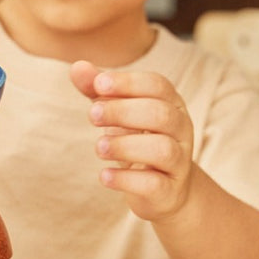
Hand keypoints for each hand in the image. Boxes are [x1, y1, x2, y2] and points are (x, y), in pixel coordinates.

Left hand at [70, 59, 194, 222]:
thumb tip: (77, 67)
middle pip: (160, 114)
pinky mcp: (169, 191)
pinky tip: (104, 176)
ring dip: (125, 145)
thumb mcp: (119, 112)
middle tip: (92, 115)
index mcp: (171, 104)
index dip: (128, 82)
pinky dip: (126, 179)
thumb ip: (98, 90)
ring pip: (162, 149)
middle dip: (123, 111)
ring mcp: (179, 162)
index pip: (157, 85)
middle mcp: (181, 130)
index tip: (99, 84)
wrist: (164, 190)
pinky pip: (154, 184)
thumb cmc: (138, 139)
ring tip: (98, 147)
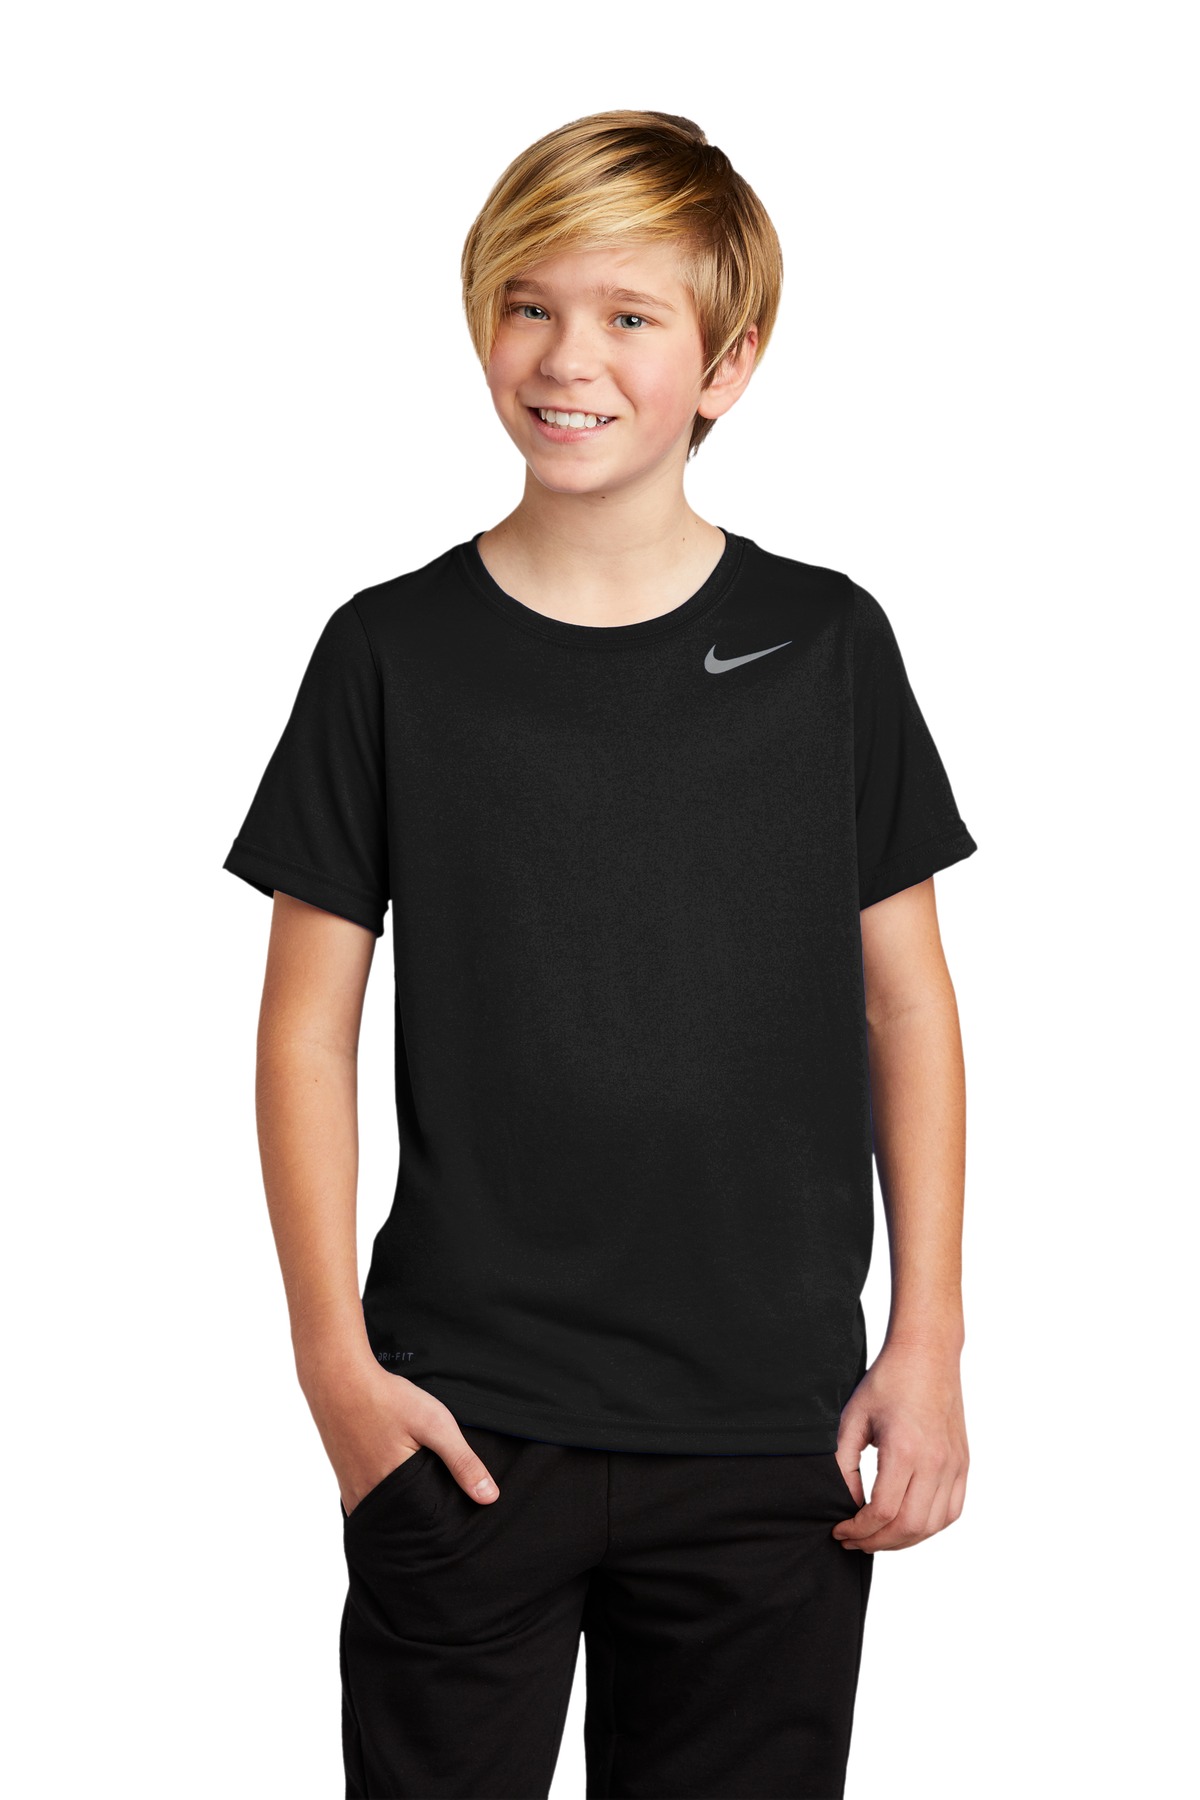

**ASSIGNMENT:** For each line above that includes "middle", make a copy.

**RESULT FOR THIS TASK:**
middle pip: (160, 114)
middle tip: (92, 115)
middle dip: (123, 111)
middle mcp: (181, 130)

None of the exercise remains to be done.